Leacock (the subject of Stephen’s book My Remarkable Uncle, published in 1942), leaving behind
Agnes and the children.
Stephen Leacock, always of obvious intelligence, was sent by his grandfather to the elite private
school of Upper Canada College in Toronto, also attended by his older brothers, where he was
top of the class and was chosen as head boy. Leacock graduated in 1887, and returned home to
find that his father had returned from Manitoba. Soon after, his father left the family again and
never returned. There is some disagreement about what happened to Peter Leacock; some suggest
that he went to live in Argentina, while other sources indicate that he moved to Nova Scotia and
changed his name to Lewis.
In 1887, seventeen-year-old Leacock started at University College at the University of Toronto,
where he was admitted to the Zeta Psi fraternity. His first year was bankrolled by a small
scholarship, but Leacock found he could not return to his studies the following year because of
financial difficulties. He left university to work as a teacher — an occupation he disliked
immensely — at Strathroy, Uxbridge and finally in Toronto. As a teacher at Upper Canada
College, his alma mater, he was able simultaneously to attend classes at the University of
Toronto and, in 1891, earn his degree through part-time studies. It was during this period that
his first writing was published in The Varsity, a campus newspaper.

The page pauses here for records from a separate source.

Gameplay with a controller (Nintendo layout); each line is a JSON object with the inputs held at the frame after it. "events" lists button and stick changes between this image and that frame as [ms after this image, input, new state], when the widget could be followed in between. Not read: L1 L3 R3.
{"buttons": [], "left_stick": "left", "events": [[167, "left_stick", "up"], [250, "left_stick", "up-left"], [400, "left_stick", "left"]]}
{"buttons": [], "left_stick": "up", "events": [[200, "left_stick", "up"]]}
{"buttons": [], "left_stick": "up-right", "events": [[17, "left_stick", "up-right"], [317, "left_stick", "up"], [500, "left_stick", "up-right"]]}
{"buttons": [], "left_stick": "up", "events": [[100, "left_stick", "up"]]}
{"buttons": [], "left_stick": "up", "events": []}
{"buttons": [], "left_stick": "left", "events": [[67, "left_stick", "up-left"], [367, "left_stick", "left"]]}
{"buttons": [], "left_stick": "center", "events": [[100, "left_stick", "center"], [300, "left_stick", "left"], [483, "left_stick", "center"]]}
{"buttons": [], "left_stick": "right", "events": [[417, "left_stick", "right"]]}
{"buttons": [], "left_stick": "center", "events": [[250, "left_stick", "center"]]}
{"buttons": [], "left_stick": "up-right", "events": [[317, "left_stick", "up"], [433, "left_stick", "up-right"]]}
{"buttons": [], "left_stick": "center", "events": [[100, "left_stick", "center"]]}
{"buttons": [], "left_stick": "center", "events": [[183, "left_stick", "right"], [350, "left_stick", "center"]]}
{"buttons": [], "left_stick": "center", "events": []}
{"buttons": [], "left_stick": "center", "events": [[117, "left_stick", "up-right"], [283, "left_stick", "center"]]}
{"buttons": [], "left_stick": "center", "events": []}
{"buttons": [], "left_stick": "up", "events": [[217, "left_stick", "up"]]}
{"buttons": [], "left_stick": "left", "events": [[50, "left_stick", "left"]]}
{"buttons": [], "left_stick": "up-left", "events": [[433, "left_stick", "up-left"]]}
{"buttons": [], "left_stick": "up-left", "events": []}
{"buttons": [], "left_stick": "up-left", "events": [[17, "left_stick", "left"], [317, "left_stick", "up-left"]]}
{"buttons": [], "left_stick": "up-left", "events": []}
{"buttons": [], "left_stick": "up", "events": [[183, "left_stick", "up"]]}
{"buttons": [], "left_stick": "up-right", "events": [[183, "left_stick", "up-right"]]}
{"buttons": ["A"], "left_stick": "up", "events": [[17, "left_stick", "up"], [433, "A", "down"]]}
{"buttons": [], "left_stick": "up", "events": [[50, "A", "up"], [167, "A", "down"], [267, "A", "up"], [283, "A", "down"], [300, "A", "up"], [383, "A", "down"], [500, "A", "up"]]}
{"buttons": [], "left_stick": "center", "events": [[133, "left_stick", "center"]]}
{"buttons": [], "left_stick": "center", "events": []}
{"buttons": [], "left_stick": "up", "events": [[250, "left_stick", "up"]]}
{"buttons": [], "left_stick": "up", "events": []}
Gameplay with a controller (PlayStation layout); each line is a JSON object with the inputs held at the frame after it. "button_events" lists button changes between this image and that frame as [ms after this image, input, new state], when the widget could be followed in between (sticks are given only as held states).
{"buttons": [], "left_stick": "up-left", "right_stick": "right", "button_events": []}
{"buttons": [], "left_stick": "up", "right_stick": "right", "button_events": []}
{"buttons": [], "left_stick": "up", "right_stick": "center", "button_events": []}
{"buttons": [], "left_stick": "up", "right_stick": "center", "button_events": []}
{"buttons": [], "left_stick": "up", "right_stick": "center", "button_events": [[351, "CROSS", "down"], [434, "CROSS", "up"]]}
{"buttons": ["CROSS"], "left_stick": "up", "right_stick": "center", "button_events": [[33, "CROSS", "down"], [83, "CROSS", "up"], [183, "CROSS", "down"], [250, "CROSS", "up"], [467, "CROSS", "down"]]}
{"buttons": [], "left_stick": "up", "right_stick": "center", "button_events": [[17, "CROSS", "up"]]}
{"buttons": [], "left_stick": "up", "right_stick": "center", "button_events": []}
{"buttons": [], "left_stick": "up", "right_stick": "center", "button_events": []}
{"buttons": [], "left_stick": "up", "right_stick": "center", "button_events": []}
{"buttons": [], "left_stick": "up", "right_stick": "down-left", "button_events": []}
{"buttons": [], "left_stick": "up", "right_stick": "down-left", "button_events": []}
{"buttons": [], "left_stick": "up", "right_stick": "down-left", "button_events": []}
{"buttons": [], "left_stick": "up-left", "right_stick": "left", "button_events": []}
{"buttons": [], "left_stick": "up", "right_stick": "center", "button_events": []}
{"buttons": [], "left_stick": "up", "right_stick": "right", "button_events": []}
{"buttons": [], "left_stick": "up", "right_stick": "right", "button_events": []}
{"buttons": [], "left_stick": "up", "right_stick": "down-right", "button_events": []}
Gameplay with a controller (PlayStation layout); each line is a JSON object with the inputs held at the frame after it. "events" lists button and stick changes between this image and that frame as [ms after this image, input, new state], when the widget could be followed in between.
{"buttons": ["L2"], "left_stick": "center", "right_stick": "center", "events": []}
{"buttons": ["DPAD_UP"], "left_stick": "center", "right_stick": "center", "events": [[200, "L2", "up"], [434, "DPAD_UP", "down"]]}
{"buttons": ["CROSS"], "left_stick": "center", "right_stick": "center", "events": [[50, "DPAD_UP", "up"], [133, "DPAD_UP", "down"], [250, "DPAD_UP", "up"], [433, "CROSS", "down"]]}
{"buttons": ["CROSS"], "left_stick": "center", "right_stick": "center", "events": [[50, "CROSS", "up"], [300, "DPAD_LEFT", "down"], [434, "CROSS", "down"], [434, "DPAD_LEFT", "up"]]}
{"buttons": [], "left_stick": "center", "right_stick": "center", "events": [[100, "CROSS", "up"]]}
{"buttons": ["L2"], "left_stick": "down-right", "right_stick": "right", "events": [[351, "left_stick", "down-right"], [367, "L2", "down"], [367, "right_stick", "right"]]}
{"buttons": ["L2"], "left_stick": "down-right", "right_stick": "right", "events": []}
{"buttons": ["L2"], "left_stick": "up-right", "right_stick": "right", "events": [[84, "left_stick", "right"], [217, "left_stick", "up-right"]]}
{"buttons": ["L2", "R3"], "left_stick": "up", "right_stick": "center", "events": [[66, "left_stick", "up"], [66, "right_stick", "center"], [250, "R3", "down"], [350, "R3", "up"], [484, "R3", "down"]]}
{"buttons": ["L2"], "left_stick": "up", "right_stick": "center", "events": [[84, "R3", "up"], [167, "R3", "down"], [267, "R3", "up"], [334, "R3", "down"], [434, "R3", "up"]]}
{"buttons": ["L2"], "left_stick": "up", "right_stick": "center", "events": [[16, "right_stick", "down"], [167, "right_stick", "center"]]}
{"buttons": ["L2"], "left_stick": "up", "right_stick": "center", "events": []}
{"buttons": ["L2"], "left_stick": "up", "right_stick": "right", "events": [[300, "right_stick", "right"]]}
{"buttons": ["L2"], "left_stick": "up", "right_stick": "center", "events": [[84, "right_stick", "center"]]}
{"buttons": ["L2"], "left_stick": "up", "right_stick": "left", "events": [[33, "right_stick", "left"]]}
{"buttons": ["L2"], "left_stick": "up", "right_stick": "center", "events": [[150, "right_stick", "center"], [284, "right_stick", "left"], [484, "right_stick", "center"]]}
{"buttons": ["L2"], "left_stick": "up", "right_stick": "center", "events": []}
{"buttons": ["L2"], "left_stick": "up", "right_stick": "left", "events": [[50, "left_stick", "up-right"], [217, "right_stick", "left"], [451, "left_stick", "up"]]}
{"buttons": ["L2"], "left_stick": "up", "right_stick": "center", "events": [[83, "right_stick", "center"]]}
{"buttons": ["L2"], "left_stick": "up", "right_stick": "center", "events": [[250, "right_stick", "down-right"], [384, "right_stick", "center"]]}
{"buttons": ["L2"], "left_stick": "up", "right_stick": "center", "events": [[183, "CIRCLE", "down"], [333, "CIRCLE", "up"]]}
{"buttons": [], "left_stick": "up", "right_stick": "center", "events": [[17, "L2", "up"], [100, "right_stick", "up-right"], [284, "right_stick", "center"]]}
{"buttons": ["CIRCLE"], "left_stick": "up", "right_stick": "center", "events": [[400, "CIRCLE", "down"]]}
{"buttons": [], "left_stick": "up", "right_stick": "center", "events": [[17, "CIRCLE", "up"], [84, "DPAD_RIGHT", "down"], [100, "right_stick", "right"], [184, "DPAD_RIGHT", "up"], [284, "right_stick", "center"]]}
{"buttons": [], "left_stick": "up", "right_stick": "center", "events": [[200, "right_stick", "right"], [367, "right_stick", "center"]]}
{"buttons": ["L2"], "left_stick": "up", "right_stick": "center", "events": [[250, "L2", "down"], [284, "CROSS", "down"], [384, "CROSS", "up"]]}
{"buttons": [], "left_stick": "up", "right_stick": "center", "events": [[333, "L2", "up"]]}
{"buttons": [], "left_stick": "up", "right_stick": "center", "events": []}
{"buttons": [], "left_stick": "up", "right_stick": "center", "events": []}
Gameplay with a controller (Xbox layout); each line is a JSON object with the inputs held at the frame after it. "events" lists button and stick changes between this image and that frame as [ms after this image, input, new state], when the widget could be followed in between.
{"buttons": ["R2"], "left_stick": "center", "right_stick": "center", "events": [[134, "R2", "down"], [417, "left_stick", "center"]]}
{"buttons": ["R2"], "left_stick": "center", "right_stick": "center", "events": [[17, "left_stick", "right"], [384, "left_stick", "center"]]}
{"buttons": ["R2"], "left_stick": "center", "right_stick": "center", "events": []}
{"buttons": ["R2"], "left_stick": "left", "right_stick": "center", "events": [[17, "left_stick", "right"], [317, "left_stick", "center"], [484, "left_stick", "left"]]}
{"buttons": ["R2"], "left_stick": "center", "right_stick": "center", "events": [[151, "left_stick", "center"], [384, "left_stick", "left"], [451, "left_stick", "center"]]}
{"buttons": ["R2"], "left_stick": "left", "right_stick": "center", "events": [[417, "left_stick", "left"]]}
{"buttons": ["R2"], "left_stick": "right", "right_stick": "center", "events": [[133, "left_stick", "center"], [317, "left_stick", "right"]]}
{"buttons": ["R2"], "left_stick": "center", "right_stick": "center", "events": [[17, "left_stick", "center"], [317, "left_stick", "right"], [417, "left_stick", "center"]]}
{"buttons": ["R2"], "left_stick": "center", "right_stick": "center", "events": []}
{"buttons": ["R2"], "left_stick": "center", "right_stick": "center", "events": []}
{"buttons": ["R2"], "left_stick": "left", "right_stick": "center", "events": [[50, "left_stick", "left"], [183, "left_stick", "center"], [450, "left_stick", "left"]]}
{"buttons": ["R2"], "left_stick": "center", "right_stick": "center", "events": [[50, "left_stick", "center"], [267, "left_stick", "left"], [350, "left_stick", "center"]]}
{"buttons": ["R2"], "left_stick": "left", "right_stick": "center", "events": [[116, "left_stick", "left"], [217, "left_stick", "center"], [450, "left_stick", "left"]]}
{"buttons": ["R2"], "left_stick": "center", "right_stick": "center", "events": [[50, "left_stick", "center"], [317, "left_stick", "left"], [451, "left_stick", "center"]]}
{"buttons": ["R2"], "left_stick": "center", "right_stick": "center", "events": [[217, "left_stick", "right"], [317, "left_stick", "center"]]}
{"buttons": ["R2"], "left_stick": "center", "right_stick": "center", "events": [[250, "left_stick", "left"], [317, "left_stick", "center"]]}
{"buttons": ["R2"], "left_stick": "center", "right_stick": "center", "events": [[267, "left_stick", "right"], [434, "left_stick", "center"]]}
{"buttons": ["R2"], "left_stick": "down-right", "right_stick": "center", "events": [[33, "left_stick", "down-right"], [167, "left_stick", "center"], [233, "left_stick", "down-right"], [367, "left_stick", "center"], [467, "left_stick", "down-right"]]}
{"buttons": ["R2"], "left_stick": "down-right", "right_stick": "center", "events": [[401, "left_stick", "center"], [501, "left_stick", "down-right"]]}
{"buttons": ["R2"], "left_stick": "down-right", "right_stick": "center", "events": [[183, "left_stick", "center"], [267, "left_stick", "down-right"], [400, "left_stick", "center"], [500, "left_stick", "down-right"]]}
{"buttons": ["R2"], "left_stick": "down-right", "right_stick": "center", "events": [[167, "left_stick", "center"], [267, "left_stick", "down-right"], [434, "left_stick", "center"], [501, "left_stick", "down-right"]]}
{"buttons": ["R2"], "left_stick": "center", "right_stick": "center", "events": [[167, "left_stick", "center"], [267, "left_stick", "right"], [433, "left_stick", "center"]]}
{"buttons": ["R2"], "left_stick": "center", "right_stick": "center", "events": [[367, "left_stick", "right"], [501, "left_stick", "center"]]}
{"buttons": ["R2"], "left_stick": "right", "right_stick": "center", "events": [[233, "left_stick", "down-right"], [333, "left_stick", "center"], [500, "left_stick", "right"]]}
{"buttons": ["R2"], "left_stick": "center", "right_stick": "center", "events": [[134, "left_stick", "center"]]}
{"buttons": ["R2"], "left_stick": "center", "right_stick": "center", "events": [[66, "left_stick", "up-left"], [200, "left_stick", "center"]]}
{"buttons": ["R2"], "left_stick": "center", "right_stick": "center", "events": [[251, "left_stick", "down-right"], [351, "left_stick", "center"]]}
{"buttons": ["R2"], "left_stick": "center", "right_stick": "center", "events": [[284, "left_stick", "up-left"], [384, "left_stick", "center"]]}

Task Give a speech on Stephen Leacock and his works.
11.1.2 Academic and Political Life
Disillusioned with teaching, in 1899 he began graduate studies at the University of
Chicago under Thorstein Veblen, where he received a doctorate in political science and political
economy. He moved from Chicago, Illinois to Montreal, Quebec, where he eventually became
the William Dow Professor of Political Economy and long-time chair of the Department of
Economics and Political Science at McGill University.
He was closely associated with Sir Arthur Currie, former commander of the Canadian Corps in
the Great War and principal of McGill from 1919 until his death in 1933. In fact, Currie had been
a student observing Leacock’s practice teaching in Strathroy in 1888. In 1936, Leacock was forcibly
retired by the McGill Board of Governors—an unlikely prospect had Currie lived.
Leacock was both a social conservative and a partisan Conservative. He opposed giving women
the right to vote, disliked non-Anglo-Saxon immigration and supported the introduction of
social welfare legislation. He was a staunch champion of the British Empire and the Imperial
Federation Movement and went on lecture tours to further the cause.